* **WORK INSTRUCTIONS**:
Go to the line containing "สำหรับองค์กรและบริษัททุกขนาด" and retype it and every later line exactly as written, up to the last line of the entries. Keep pictures out.

======== DATA LISTING ========

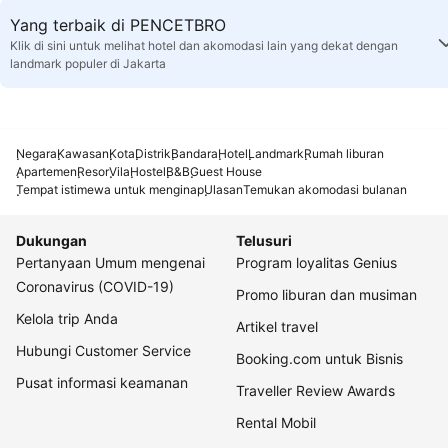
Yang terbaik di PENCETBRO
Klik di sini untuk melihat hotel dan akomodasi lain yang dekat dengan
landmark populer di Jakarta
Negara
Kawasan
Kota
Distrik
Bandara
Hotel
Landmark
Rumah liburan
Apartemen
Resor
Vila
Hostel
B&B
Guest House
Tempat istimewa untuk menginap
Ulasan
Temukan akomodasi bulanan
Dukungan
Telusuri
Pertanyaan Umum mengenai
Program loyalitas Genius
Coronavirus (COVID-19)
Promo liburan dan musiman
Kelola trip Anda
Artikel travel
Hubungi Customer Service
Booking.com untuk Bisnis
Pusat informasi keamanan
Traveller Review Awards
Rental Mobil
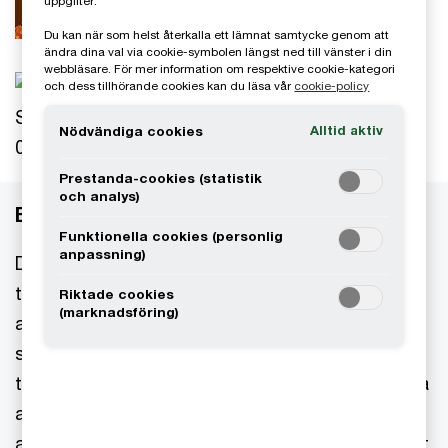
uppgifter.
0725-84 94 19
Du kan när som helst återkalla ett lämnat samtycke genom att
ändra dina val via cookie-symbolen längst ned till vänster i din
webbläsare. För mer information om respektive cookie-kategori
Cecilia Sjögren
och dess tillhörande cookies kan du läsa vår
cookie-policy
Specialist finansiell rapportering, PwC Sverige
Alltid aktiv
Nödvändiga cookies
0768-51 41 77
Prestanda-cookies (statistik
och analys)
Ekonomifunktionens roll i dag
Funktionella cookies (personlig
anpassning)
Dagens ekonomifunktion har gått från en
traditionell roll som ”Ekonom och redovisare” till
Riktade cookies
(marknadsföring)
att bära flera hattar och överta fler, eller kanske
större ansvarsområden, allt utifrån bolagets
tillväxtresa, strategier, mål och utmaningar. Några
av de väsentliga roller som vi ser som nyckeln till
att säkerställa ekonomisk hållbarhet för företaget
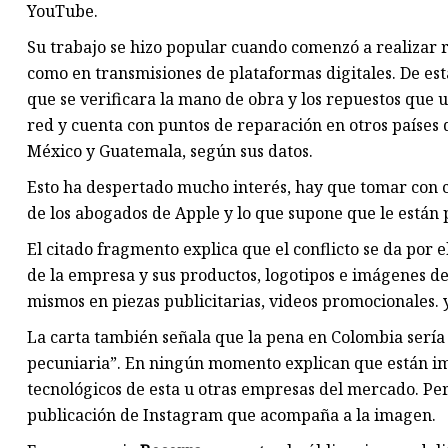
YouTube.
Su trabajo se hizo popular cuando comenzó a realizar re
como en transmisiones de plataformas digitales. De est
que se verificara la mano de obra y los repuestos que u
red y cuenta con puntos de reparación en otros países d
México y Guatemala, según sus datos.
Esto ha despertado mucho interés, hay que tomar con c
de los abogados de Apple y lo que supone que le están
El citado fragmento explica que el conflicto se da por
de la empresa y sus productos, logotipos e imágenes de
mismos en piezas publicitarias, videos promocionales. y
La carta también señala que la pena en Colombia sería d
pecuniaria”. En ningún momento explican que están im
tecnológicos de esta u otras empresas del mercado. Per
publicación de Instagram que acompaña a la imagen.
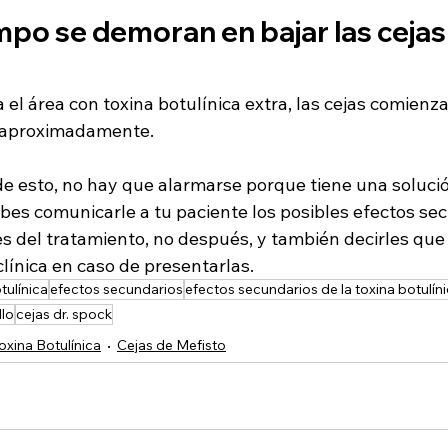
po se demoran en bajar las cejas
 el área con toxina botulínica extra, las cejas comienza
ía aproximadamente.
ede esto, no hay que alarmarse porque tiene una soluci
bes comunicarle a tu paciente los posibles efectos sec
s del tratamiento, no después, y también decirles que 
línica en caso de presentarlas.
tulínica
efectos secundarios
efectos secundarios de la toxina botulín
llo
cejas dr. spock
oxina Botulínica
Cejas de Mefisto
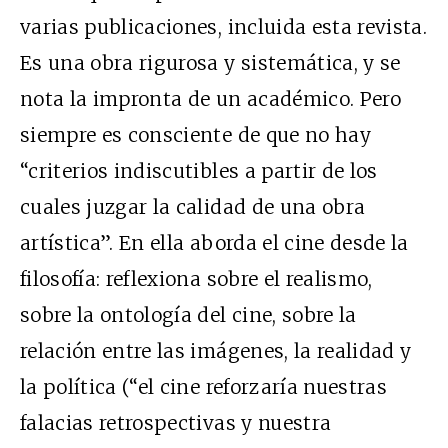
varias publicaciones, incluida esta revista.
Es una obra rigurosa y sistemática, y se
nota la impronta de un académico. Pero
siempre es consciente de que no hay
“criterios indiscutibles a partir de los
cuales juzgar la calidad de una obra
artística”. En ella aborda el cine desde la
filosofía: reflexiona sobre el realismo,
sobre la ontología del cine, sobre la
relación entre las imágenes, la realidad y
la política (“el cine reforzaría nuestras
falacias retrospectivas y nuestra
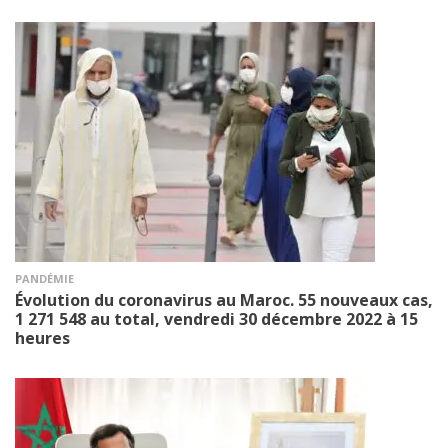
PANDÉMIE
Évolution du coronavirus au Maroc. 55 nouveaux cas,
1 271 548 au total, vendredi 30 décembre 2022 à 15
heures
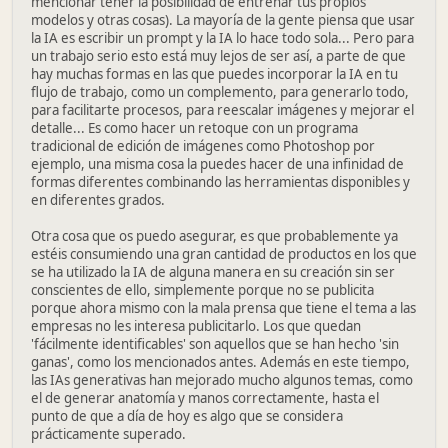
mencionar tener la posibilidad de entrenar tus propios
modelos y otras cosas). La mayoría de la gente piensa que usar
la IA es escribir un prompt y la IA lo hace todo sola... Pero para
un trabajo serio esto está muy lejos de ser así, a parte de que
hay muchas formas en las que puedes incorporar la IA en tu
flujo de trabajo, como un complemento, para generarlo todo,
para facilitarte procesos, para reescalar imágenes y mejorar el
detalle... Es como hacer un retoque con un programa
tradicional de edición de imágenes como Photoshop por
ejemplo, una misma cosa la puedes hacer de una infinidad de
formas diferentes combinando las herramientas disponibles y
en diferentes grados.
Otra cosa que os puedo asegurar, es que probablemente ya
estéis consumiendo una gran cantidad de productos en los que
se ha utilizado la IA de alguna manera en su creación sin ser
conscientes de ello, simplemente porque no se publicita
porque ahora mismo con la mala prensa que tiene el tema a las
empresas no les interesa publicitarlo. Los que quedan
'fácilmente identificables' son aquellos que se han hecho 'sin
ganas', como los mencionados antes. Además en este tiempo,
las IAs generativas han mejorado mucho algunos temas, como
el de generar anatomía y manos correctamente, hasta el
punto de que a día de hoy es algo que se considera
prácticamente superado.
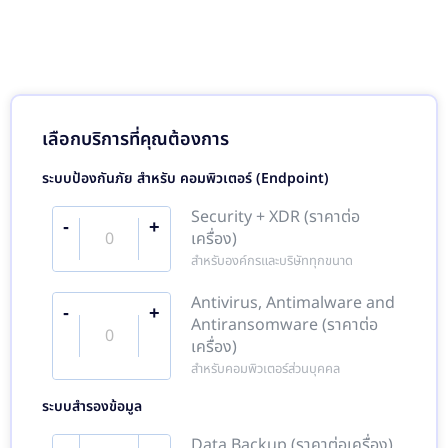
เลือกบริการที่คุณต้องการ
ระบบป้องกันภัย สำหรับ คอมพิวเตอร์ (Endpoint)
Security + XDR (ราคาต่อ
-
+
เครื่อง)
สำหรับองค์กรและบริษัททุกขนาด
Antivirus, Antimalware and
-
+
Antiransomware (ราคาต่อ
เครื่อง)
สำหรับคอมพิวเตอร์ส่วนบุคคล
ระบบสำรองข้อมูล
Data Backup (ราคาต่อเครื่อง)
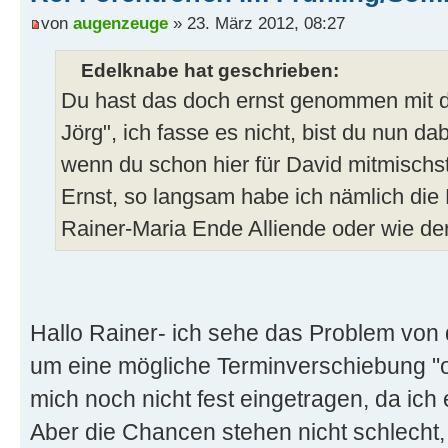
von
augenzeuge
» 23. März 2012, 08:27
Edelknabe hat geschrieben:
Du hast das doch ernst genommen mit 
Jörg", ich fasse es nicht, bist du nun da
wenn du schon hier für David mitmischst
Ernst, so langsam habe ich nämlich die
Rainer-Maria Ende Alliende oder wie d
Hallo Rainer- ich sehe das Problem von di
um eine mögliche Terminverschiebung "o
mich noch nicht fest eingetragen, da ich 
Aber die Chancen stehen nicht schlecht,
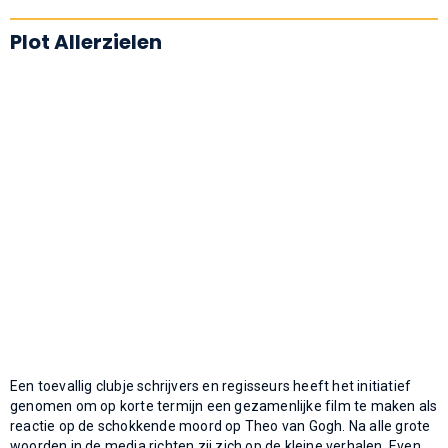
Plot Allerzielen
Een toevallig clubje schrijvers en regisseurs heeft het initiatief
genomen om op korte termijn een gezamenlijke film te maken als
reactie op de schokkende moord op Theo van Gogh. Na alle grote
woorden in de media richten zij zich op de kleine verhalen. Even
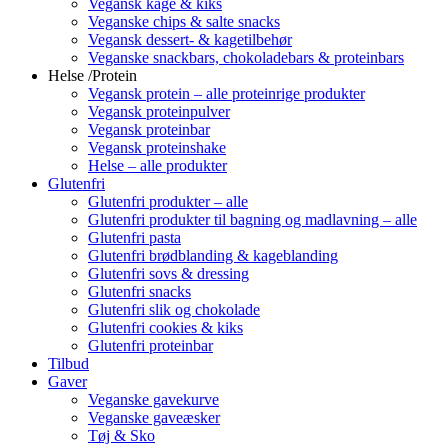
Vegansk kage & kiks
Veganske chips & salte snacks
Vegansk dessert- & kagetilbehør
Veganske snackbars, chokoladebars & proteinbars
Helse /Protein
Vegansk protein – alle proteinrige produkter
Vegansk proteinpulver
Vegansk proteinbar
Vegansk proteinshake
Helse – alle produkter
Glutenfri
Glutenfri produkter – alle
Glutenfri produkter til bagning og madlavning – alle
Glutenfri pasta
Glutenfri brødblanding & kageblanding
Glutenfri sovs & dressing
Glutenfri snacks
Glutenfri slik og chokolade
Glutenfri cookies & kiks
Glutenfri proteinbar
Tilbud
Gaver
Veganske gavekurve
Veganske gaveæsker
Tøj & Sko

========

* **RESPONSE TO THE EXERCISE**:
สำหรับองค์กรและบริษัททุกขนาด
Antivirus, Antimalware and
-
+
Antiransomware (ราคาต่อ
เครื่อง)
สำหรับคอมพิวเตอร์ส่วนบุคคล
ระบบสำรองข้อมูล
Data Backup (ราคาต่อเครื่อง)
von
augenzeuge
» 23. März 2012, 08:27
Edelknabe hat geschrieben:
Du hast das doch ernst genommen mit 
Jörg", ich fasse es nicht, bist du nun da
wenn du schon hier für David mitmischst
Ernst, so langsam habe ich nämlich die
Rainer-Maria Ende Alliende oder wie d
Hallo Rainer- ich sehe das Problem von di
um eine mögliche Terminverschiebung "o
mich noch nicht fest eingetragen, da ich 
Aber die Chancen stehen nicht schlecht,
Plot Allerzielen
Een toevallig clubje schrijvers en regisseurs heeft het initiatief
genomen om op korte termijn een gezamenlijke film te maken als
reactie op de schokkende moord op Theo van Gogh. Na alle grote
woorden in de media richten zij zich op de kleine verhalen. Even
Vegansk kage & kiks
Veganske chips & salte snacks
Vegansk dessert- & kagetilbehør
Veganske snackbars, chokoladebars & proteinbars
Helse /Protein
Vegansk protein – alle proteinrige produkter
Vegansk proteinpulver
Vegansk proteinbar
Vegansk proteinshake
Helse – alle produkter
Glutenfri
Glutenfri produkter – alle
Glutenfri produkter til bagning og madlavning – alle
Glutenfri pasta
Glutenfri brødblanding & kageblanding
Glutenfri sovs & dressing
Glutenfri snacks
Glutenfri slik og chokolade
Glutenfri cookies & kiks
Glutenfri proteinbar
Tilbud
Gaver
Veganske gavekurve
Veganske gaveæsker
Tøj & Sko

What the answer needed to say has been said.